Und es stellt sich wohl auch die Frage, welches Spiel Hendon Tolly spielt — will er meinen Vater aus irgendwelchen eigenen Gründen freikaufen?
»Dann wisst Ihr also nicht, wo sie den König gefangen halten könnten, wenn sie ihn hätten?«
    Klein Molly sah sie scharf an. »Ihr stellt ganz schön komische Fragen für ein Bettelmädchen. Wo sind meine Kupfermünzen? Ich sag gar nichts mehr, bis Ihr sie mir gebt, kein einziges Wort ...«
    Briony holte eine Silbermünze aus dem Beutel, den sie unter ihren zerlumpten Kleidern trug. »Hier. Die ist mindestens ein Dutzend Krabben wert. Jetzt beantwortet bitte meine Frage. Wo könnte König Olin sein?« Noch während sie das sagte, hörte sie ein seltsam quäkendes Hornsignal über dem Lager erschallen, der Ruf zum Abendgebet vielleicht oder aber ein Alarm — vielleicht ja wegen Eneas' Angriff. Die Zeit rannte davon. »Sagt schon?«
    Klein Molly sah sich beunruhigt um; Briony hörte Männer rufen. Soldaten eilten in alle Richtungen, vielleicht um Waffen oder Harnische aus ihren Zelten zu holen. Eneas hatte Wort gehalten. Jetzt war es an ihr.
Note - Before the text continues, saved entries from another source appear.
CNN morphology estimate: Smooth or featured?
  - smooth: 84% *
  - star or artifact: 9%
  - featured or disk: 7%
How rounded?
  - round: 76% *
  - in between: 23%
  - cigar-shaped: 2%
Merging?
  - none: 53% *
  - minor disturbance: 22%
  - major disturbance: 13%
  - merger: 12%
    »Woher soll ich so was wissen?«, stöhnte die kleine Frau. »Wer seid Ihr? Warum fragt Ihr solche Sachen?«
    »Ihr würdet mir nicht glauben, wenn ich es Euch erzählte, Klein Molly, aber ich habe Euch das versprochene Geld gegeben — jetzt verdient es auch. Wo würden sie einen so wichtigen Gefangenen unterbringen?«
    »Aber ich weiß es doch nicht? Im Rathaus in der Stadt vielleicht. Ich hab gehört, dort wurden mal Gefangene gehalten, aber vielleicht war das ja auch, als die Zwielichtler hier waren. Ach ja, und auf dem Stadtanger haben die Xixler einen großen Pferch oder so was gebaut — für Tiere, glauben alle hier. Ich hab ein paar Händler drüber reden hören, welche von denen, die das Material gebracht haben — zwanzig Karrenladungen Eisenstangen, nur dafür! Kann man sich so was vorstellen?«
    Briony stand auf. »Behaltet das Silberstück, Klein Molly. Zoria segne Euch.«
    Sie ging, und die Funderlingsfrau sah ihr verwundert nach.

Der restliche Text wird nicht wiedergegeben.